**TASK TO COMPLETE:** Where does the word "year" show up in the records? Copy every line that holds it.

**SUPPLIED RECORDS:**
━━━━

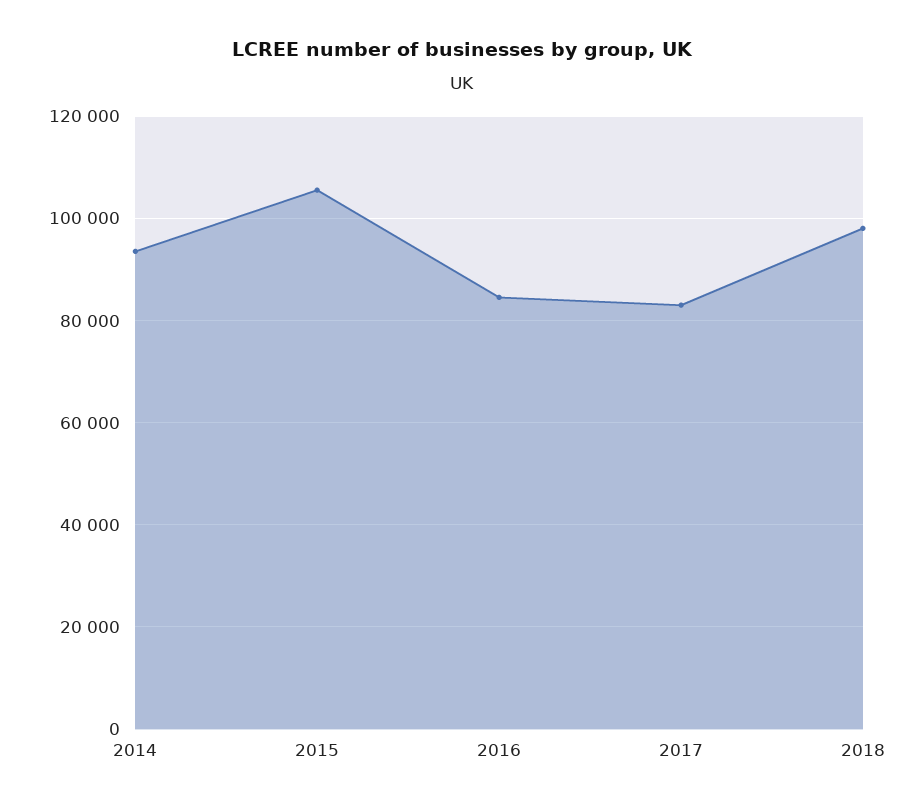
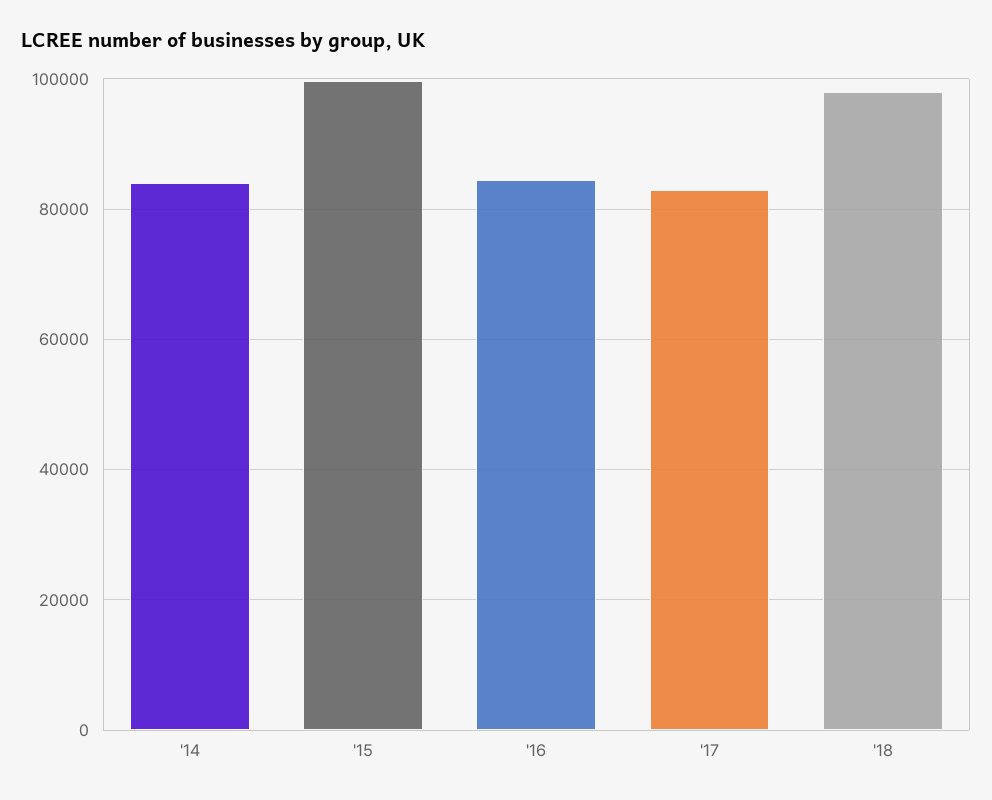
2014: 94000 -> 84000
2015: 106000 -> 100000

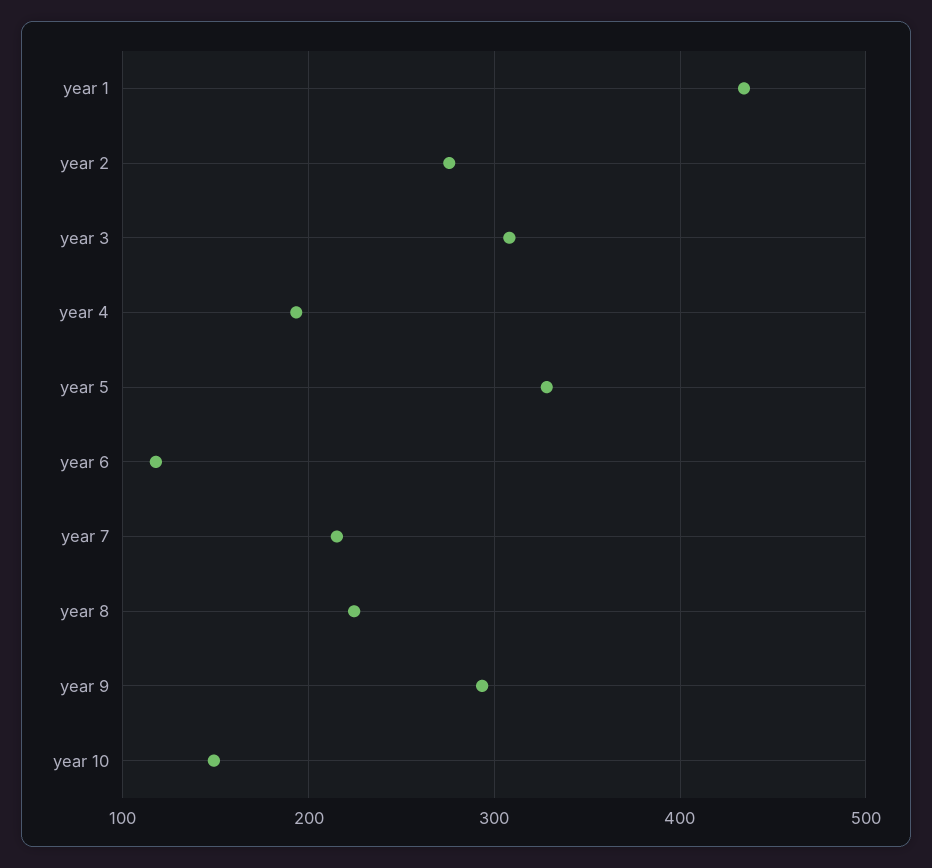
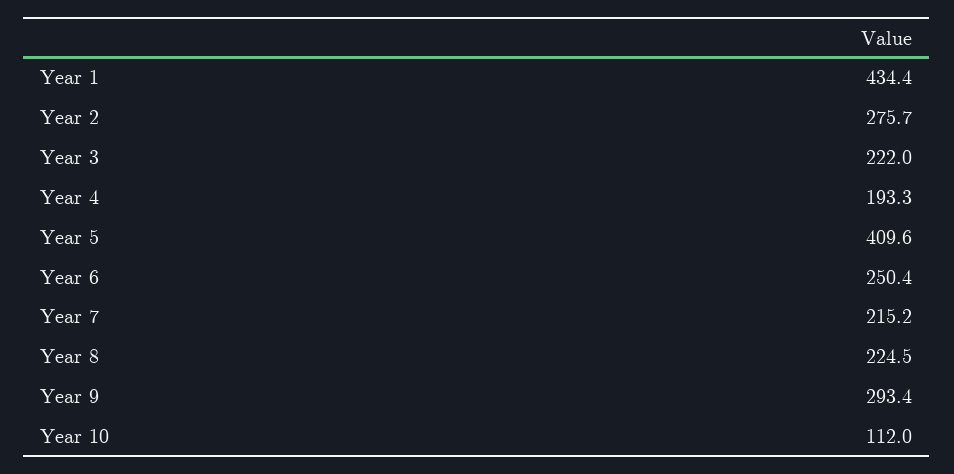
year 3: 310 -> 222
year 5: 330 -> 409.6
year 6: 120 -> 250.4
year 10: 150 -> 112

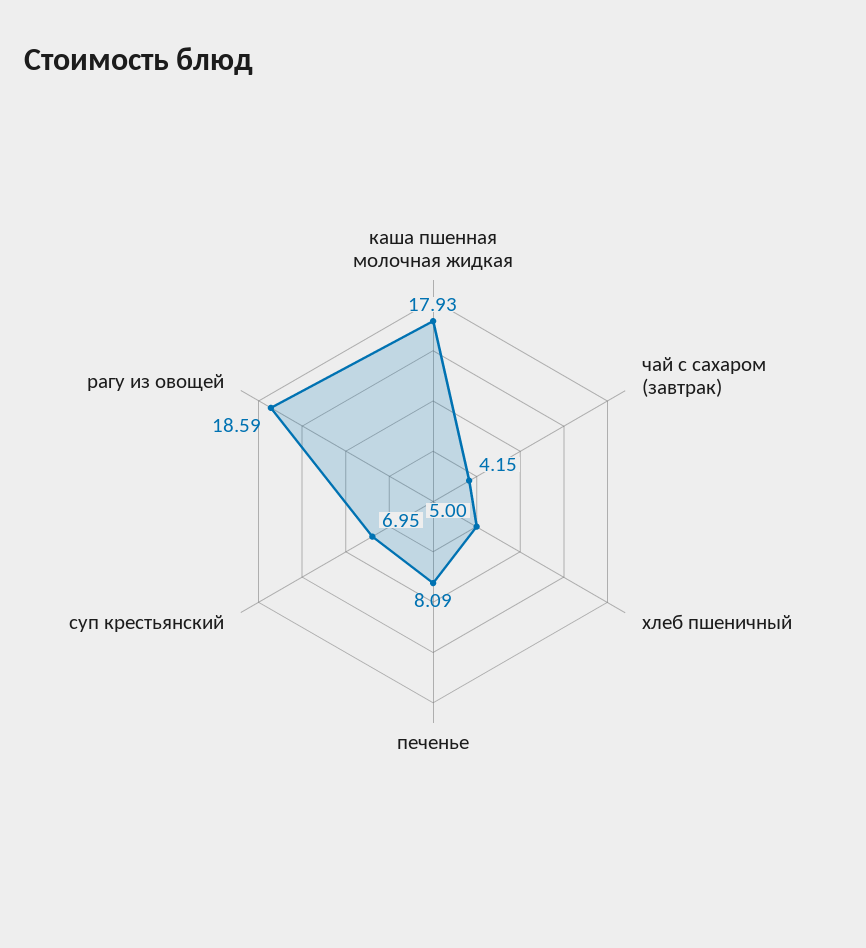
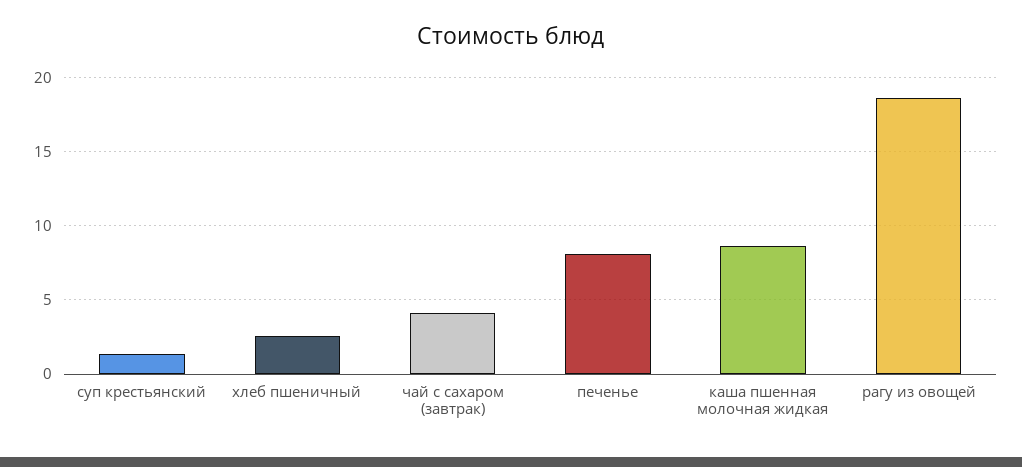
каша пшенная молочная жидкая: 17.93 -> 8.5
хлеб пшеничный: 5 -> 2.5
суп крестьянский: 6.95 -> 1.5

━━━━

**YOUR SOLUTION:**
year 3: 310 -> 222
year 5: 330 -> 409.6
year 6: 120 -> 250.4
year 10: 150 -> 112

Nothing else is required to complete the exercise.